▸ **EXERCISE DETAILS**
Could you please output all of the data exactly, without the images?

___

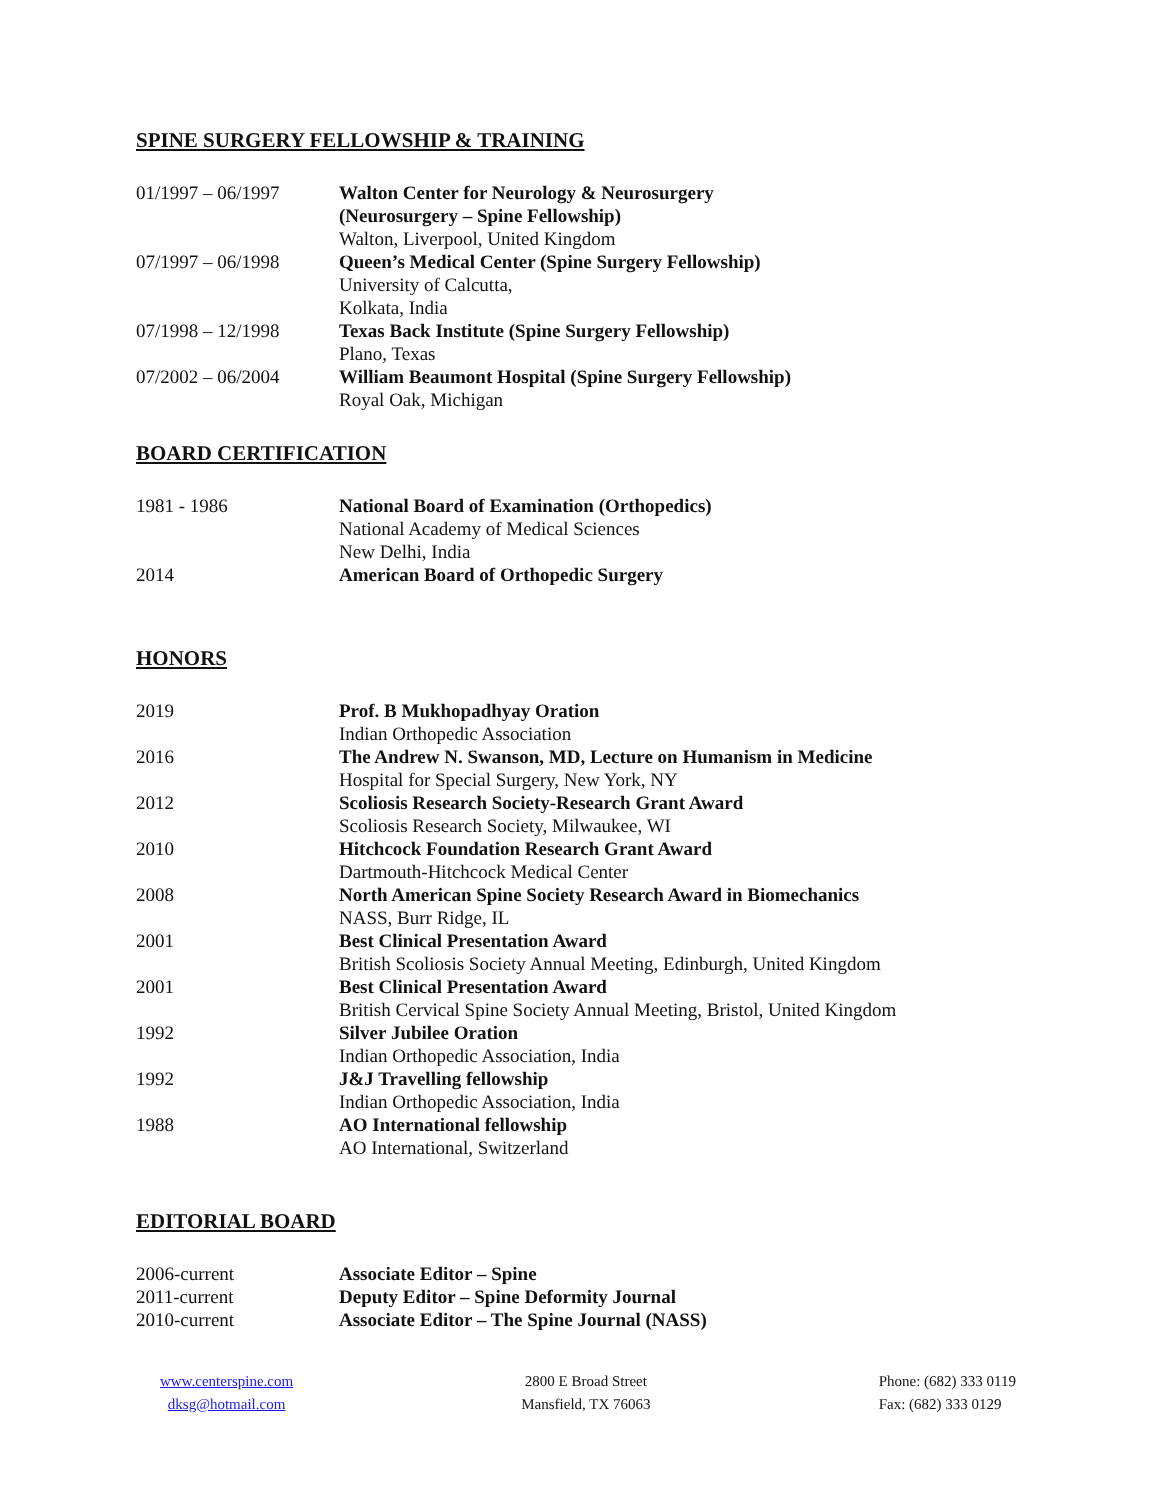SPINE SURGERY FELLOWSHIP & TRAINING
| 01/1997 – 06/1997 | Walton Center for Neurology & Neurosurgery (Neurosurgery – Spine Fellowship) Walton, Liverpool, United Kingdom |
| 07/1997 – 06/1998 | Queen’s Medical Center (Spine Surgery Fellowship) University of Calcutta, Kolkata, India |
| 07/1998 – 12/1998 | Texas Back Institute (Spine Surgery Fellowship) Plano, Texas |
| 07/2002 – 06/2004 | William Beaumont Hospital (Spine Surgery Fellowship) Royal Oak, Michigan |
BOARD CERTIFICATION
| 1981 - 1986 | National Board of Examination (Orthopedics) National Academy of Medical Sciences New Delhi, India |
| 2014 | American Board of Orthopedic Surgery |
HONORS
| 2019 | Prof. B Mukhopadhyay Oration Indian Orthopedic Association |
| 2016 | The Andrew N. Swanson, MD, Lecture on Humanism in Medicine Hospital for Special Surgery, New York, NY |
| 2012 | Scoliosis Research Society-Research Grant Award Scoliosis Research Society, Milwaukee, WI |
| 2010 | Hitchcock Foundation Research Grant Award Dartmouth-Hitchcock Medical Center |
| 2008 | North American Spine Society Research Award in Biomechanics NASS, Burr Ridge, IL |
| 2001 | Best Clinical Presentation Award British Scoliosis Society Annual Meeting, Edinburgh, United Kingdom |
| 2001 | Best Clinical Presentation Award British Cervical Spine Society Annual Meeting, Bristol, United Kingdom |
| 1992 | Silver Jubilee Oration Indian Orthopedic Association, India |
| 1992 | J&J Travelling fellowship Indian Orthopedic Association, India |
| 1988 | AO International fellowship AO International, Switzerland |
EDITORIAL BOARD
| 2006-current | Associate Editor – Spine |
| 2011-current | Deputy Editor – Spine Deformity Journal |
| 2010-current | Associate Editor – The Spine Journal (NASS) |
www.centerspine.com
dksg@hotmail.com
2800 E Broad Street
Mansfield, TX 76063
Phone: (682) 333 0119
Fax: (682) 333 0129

___

▸ **PROBLEM SOLUTION**
SPINE SURGERY FELLOWSHIP & TRAINING
| 01/1997 – 06/1997 | Walton Center for Neurology & Neurosurgery (Neurosurgery – Spine Fellowship) Walton, Liverpool, United Kingdom |
| 07/1997 – 06/1998 | Queen’s Medical Center (Spine Surgery Fellowship) University of Calcutta, Kolkata, India |
| 07/1998 – 12/1998 | Texas Back Institute (Spine Surgery Fellowship) Plano, Texas |
| 07/2002 – 06/2004 | William Beaumont Hospital (Spine Surgery Fellowship) Royal Oak, Michigan |
BOARD CERTIFICATION
| 1981 - 1986 | National Board of Examination (Orthopedics) National Academy of Medical Sciences New Delhi, India |
| 2014 | American Board of Orthopedic Surgery |
HONORS
| 2019 | Prof. B Mukhopadhyay Oration Indian Orthopedic Association |
| 2016 | The Andrew N. Swanson, MD, Lecture on Humanism in Medicine Hospital for Special Surgery, New York, NY |
| 2012 | Scoliosis Research Society-Research Grant Award Scoliosis Research Society, Milwaukee, WI |
| 2010 | Hitchcock Foundation Research Grant Award Dartmouth-Hitchcock Medical Center |
| 2008 | North American Spine Society Research Award in Biomechanics NASS, Burr Ridge, IL |
| 2001 | Best Clinical Presentation Award British Scoliosis Society Annual Meeting, Edinburgh, United Kingdom |
| 2001 | Best Clinical Presentation Award British Cervical Spine Society Annual Meeting, Bristol, United Kingdom |
| 1992 | Silver Jubilee Oration Indian Orthopedic Association, India |
| 1992 | J&J Travelling fellowship Indian Orthopedic Association, India |
| 1988 | AO International fellowship AO International, Switzerland |
EDITORIAL BOARD
| 2006-current | Associate Editor – Spine |
| 2011-current | Deputy Editor – Spine Deformity Journal |
| 2010-current | Associate Editor – The Spine Journal (NASS) |
www.centerspine.com
dksg@hotmail.com
2800 E Broad Street
Mansfield, TX 76063
Phone: (682) 333 0119
Fax: (682) 333 0129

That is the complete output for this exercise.